The following pictures are of typical Japanese trout streams.
For flyfishing in the streams of Japan, a light tackle is recommended unless you are after the sea-run trouts, Skaura-masu or Satsuki-masu which will require tackle similar to that for steelheading. I often used 7' to 8' rods for 2 to 4 weight lines. The streams in Japan, especially upstream will become very brushy in the summer so a short rod may come in handy.
The insects here in Japan are quite similar to the ones found elsewhere in the world. Mayflies, Caddis and Stoneflies are the three major aquatic insects in order of importance. Midges such as Diptera play an important role in the cooler months. Crane flies emerge in spring and the fish may care on nothing else during that time. The streams in Japan are free stone rivers often flowing rapidly. There are only few spring creeks in Japan. Therefore you may want to select flies with extra buoyancy for dry fly fishing, such as the western patterns, parachute style flies. One of the proven and most popular dry fly is the elk hair caddis. The average size of the actual insects in nymphal stage are #14 or #16 while size #12 and #14 are typical for adults.
Caddis Adult (Mating)
My Favorite Fly Patterns for Fishing Japanese Streams
Recipes are available, click on any of the picture and jump to the relevant fly tying page!

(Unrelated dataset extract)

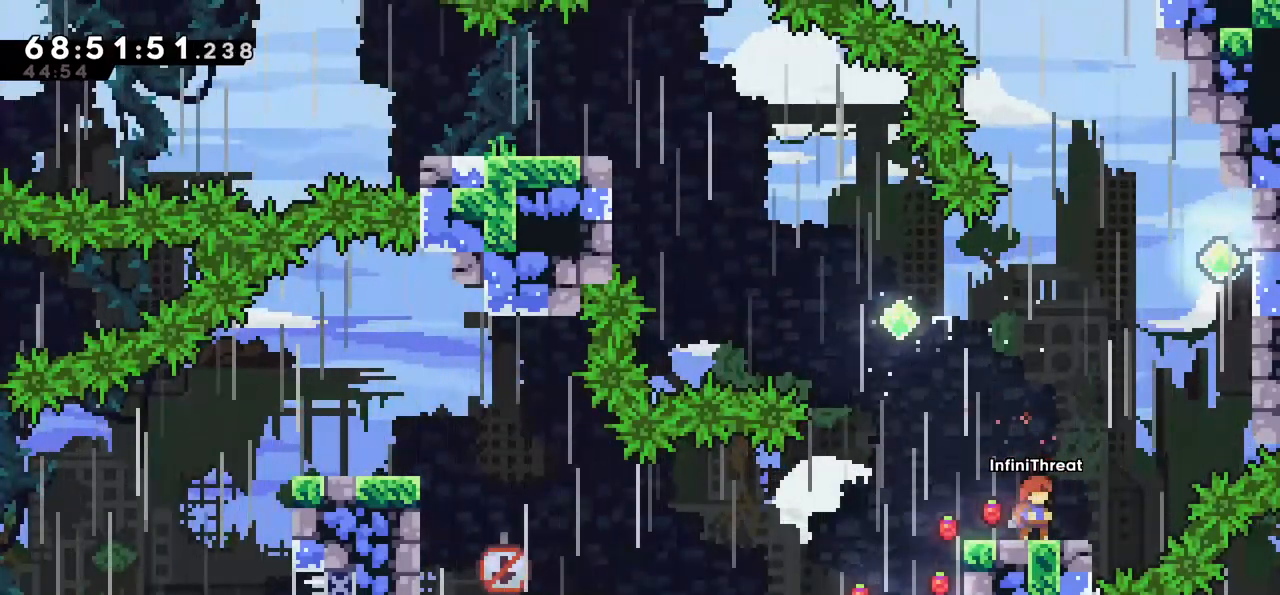
{"keys": [], "events": []}
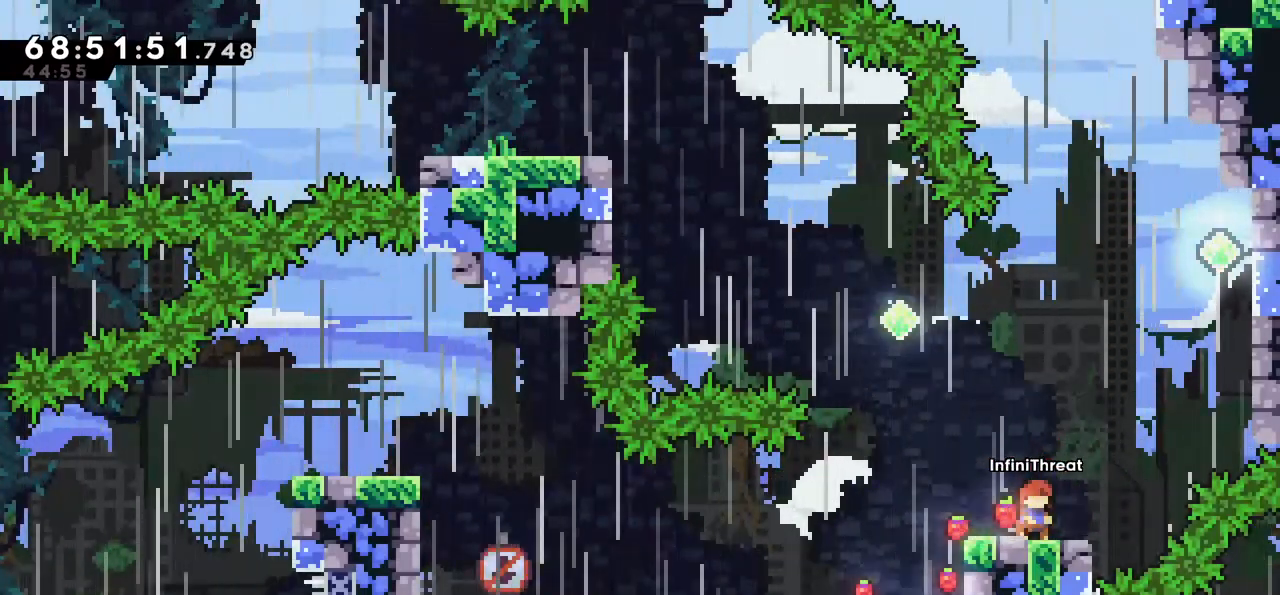
{"keys": [], "events": []}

Tenkara is the name now popularly accepted in Japan as the general term for Traditional Japanese Flyfishing. Tenkara was the fishing method used only by professional fresh water fishermen until recently. Tenkara equipment resembles that of the "western" counterparts in many ways. The fly Kebari, Ke Japanese for feather and bari meaning hook, is very similar to a soft hackle fly. The rod was originally made from bamboo although comtmporary rods are all made of carbon graphite like our flyfishing gears of today. Lines are made of horse tail fibres braided to form a taper. The only major difference may be the fact that reels are not used in Tenkara fishing. Since reels are not used the fishing techniques are somewhat similar to short leader nymphing. Probably the largest reason for professionals adopting this particular method of fishing was because of its productivity. Needlessness of a live bailt is a big advantage when you have to be constantly catching more than 50 fish a day to make a living. To make the method more productive, setting of the hook is not always made after detecting a strike. The fly is rhythmically jerked while drifted downstream expecting two things to happen, one induce trouts close by for a bite and second to hook up undetected strikes. Tenkara is still enjoyed by a few people in Japan. If you are interested in trying out tenkara youself, an outfit may be purchased at larger fishing tackle shops.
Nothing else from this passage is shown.